Records from a dataset =>
:::
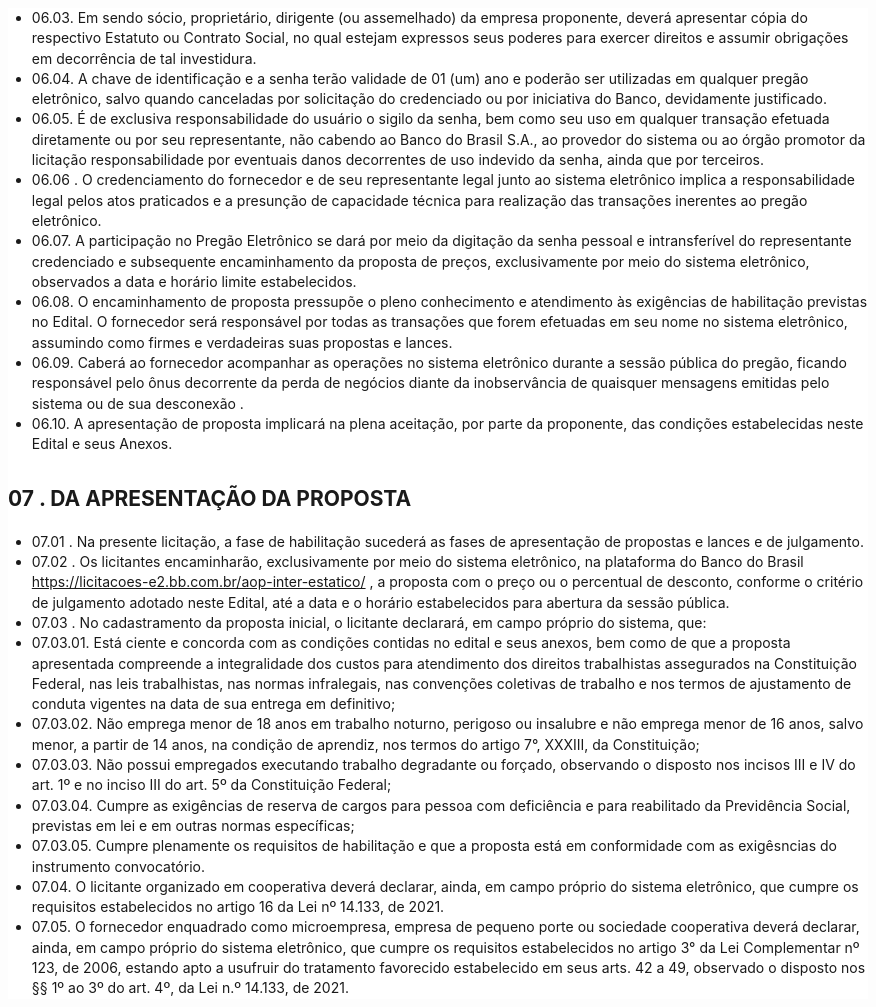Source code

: - 06.03. Em sendo sócio, proprietário, dirigente (ou assemelhado) da empresa proponente, deverá apresentar cópia do respectivo Estatuto ou Contrato Social, no qual estejam expressos seus poderes para exercer direitos e assumir obrigações em decorrência de tal investidura.
- 06.04. A chave de identificação e a senha terão validade de 01 (um) ano e poderão ser utilizadas em qualquer pregão eletrônico, salvo quando canceladas por solicitação do credenciado ou por iniciativa do Banco, devidamente justificado.
- 06.05. É de exclusiva responsabilidade do usuário o sigilo da senha, bem como seu uso em qualquer transação efetuada diretamente ou por seu representante, não cabendo ao Banco do Brasil S.A., ao provedor do sistema ou ao órgão promotor da licitação responsabilidade por eventuais danos decorrentes de uso indevido da senha, ainda que por terceiros.
- 06.06 . O credenciamento do fornecedor e de seu representante legal junto ao sistema eletrônico implica a responsabilidade legal pelos atos praticados e a presunção de capacidade técnica para realização das transações inerentes ao pregão eletrônico.
- 06.07. A participação no Pregão Eletrônico se dará por meio da digitação da senha pessoal e intransferível do representante credenciado e subsequente encaminhamento da proposta de preços, exclusivamente por meio do sistema eletrônico, observados a data e horário limite estabelecidos.
- 06.08. O encaminhamento de proposta pressupõe o pleno conhecimento e atendimento às exigências de habilitação previstas no Edital. O fornecedor será responsável por todas as transações que forem efetuadas em seu nome no sistema eletrônico, assumindo como firmes e verdadeiras suas propostas e lances.
- 06.09. Caberá ao fornecedor acompanhar as operações no sistema eletrônico durante a sessão pública do pregão, ficando responsável pelo ônus decorrente da perda de negócios diante da inobservância de quaisquer mensagens emitidas pelo sistema ou de sua desconexão .
- 06.10. A apresentação de proposta implicará na plena aceitação, por parte da proponente, das condições estabelecidas neste Edital e seus Anexos.

## 07 . DA APRESENTAÇÃO DA PROPOSTA

- 07.01 . Na presente licitação, a fase de habilitação sucederá as fases de apresentação de propostas e lances e de julgamento.
- 07.02 . Os licitantes encaminharão, exclusivamente por meio do sistema eletrônico, na plataforma do Banco do Brasil https://licitacoes-e2.bb.com.br/aop-inter-estatico/ , a proposta com o preço ou o percentual de desconto, conforme o critério de julgamento adotado neste Edital, até a data e o horário estabelecidos para abertura da sessão pública.
- 07.03 . No cadastramento da proposta inicial, o licitante declarará, em campo próprio do sistema, que:
- 07.03.01. Está ciente e concorda com as condições contidas no edital e seus anexos, bem como de que a proposta apresentada compreende a integralidade dos custos para atendimento dos direitos trabalhistas assegurados na Constituição Federal, nas leis trabalhistas, nas normas infralegais, nas convenções coletivas de trabalho e nos termos de ajustamento de conduta vigentes na data de sua entrega em definitivo;
- 07.03.02. Não emprega menor de 18 anos em trabalho noturno, perigoso ou insalubre e não emprega menor de 16 anos, salvo menor, a partir de 14 anos, na condição de aprendiz, nos termos do artigo 7°, XXXIII, da Constituição;
- 07.03.03. Não possui empregados executando trabalho degradante ou forçado, observando o disposto nos incisos III e IV do art. 1º e no inciso III do art. 5º da Constituição Federal;
- 07.03.04. Cumpre as exigências de reserva de cargos para pessoa com deficiência e para reabilitado da Previdência Social, previstas em lei e em outras normas específicas;
- 07.03.05. Cumpre plenamente os requisitos de habilitação e que a proposta está em conformidade com as exigêsncias do instrumento convocatório.
- 07.04. O licitante organizado em cooperativa deverá declarar, ainda, em campo próprio do sistema eletrônico, que cumpre os requisitos estabelecidos no artigo 16 da Lei nº 14.133, de 2021.
- 07.05. O fornecedor enquadrado como microempresa, empresa de pequeno porte ou sociedade cooperativa deverá declarar, ainda, em campo próprio do sistema eletrônico, que cumpre os requisitos estabelecidos no artigo 3° da Lei Complementar nº 123, de 2006, estando apto a usufruir do tratamento favorecido estabelecido em seus arts. 42 a 49, observado o disposto nos §§ 1º ao 3º do art. 4º, da Lei n.º 14.133, de 2021.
:::
TASK TO CARRY OUT => Count how many lines of the listing contain the string "exclusivamente", with case counting. Reply with the number only.

RESULT OF THE TASK => 2